In Lisa's opinion, looking to the scoreboard could help shift the demographics for the industry where the investment community can be seen as an old-boys network.

"It's a great career for anybody, but I think women can be drawn to it because it offers the ability to get recognized by the results you generate. If you have the returns, it shouldn't matter if you're a man or a woman."

During her ice hockey games, Lisa remembers her dad encouraging her to heed the advice of the sport’s legendary Wayne Gretzky, who said, "I skate to where the puck is going to be, not where it has been." Great advice if you hope to stay a step ahead of the market.

"I'd say the two hallmarks of our strategy are relying on the equity markets for our growth and trying to keep it simple," Lisa said. "We want to invest with smart people that can go where the opportunities are."

Invested interest

Mary McLeanMary McLean speaks in measured tones that reflect both her demeanor and approach to the market in her parting thoughts as she closed out her career with the Kauffman Foundation.

Q: How do you describe the investment approach of the Kauffman Foundation?

A: We have a well-defined style and a coherent set of beliefs that we know we can rely on when things get rough. Governance here has been great. The Investment Committee allows us to ride the ups and downs of individual managers and market conditions by holding steady to our long-term investment strategy. The other thing I would say is that we rely on our external partners to perform. We’re comfortable standing back and letting them be the stars.

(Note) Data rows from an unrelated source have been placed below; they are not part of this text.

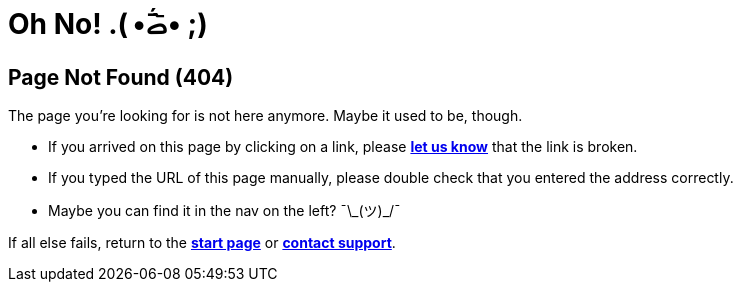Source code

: = Oh No!  .( •᷄ࡇ•᷅ ;)
:page-no-toc: true

== Page Not Found (404)

The page you’re looking for is not here anymore. Maybe it used to be, though.

* If you arrived on this page by clicking on a link, please mailto:team@teak.io[**let us know**] that the link is broken.
* If you typed the URL of this page manually, please double check that you entered the address correctly.
* Maybe you can find it in the nav on the left? ¯\\_(ツ)_/¯

If all else fails, return to the xref:index.adoc[**start page**] or xref:support.adoc[**contact support**].

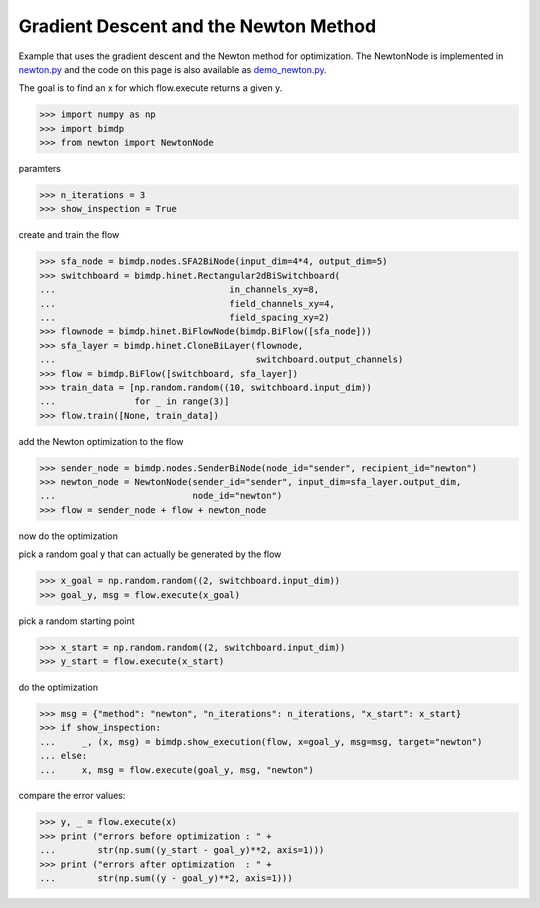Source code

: .. _gradnewton:

======================================
Gradient Descent and the Newton Method
======================================

.. codesnippet::

Example that uses the gradient descent and the Newton method for optimization.
The NewtonNode is implemented in `newton.py`__ and the code on this page is also
available as `demo_newton.py`__.

__ http://mdp-toolkit.git.sourceforge.net/git/gitweb.cgi?p=mdp-toolkit/docs;a=blob_plain;f=source/examples/gradnewton/newton.py
__ http://mdp-toolkit.git.sourceforge.net/git/gitweb.cgi?p=mdp-toolkit/docs;a=blob_plain;f=source/examples/gradnewton/demo_newton.py

The goal is to find an x for which flow.execute returns a given y.

>>> import numpy as np
>>> import bimdp
>>> from newton import NewtonNode

paramters

>>> n_iterations = 3
>>> show_inspection = True

create and train the flow

>>> sfa_node = bimdp.nodes.SFA2BiNode(input_dim=4*4, output_dim=5)
>>> switchboard = bimdp.hinet.Rectangular2dBiSwitchboard(
...                                 in_channels_xy=8,
...                                 field_channels_xy=4,
...                                 field_spacing_xy=2)
>>> flownode = bimdp.hinet.BiFlowNode(bimdp.BiFlow([sfa_node]))
>>> sfa_layer = bimdp.hinet.CloneBiLayer(flownode,
...                                      switchboard.output_channels)
>>> flow = bimdp.BiFlow([switchboard, sfa_layer])
>>> train_data = [np.random.random((10, switchboard.input_dim))
...               for _ in range(3)]
>>> flow.train([None, train_data])

add the Newton optimization to the flow

>>> sender_node = bimdp.nodes.SenderBiNode(node_id="sender", recipient_id="newton")
>>> newton_node = NewtonNode(sender_id="sender", input_dim=sfa_layer.output_dim,
...                          node_id="newton")
>>> flow = sender_node + flow + newton_node

now do the optimization

pick a random goal y that can actually be generated by the flow

>>> x_goal = np.random.random((2, switchboard.input_dim))
>>> goal_y, msg = flow.execute(x_goal)

pick a random starting point

>>> x_start = np.random.random((2, switchboard.input_dim))
>>> y_start = flow.execute(x_start)

do the optimization

>>> msg = {"method": "newton", "n_iterations": n_iterations, "x_start": x_start}
>>> if show_inspection:
...     _, (x, msg) = bimdp.show_execution(flow, x=goal_y, msg=msg, target="newton")
... else:
...     x, msg = flow.execute(goal_y, msg, "newton")

compare the error values:

>>> y, _ = flow.execute(x)
>>> print ("errors before optimization : " +
...        str(np.sum((y_start - goal_y)**2, axis=1)))
>>> print ("errors after optimization  : " +
...        str(np.sum((y - goal_y)**2, axis=1)))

I’d be a nervous wreck if I was looking over their shoulder and questioning their performance on a week-to-week basis.

Q: How does the investment team fit within the culture of the Foundation?

A: We have the benefit of a collaborative culture where people push each other to a higher standard while also supporting each other. I think of the investment function as back-office support. We just try to make it possible for the rest of the Foundation to do its thing to advance education and entrepreneurship.

Q: Where do we stand on creating opportunities for women and minorities to take leading roles in investment industry?

A: That’s an important objective. You’re going to make better decisions when you bring different points of view to the table. The industry is moving to bring more women and minorities into the field, but it needs to move more. It starts with creating the wide funnel to bring a diverse group of bright young people into the industry.

Q: How do you think about risk?

A: Having done this for a number of years you become very aware of the mistakes you’ve made along the way. And there’s a natural tendency to say ‘I’m not going to that that again.’ You can’t be reckless, but you have to be careful that those battle scars don’t limit your perspective and options when you think about the best approach to take.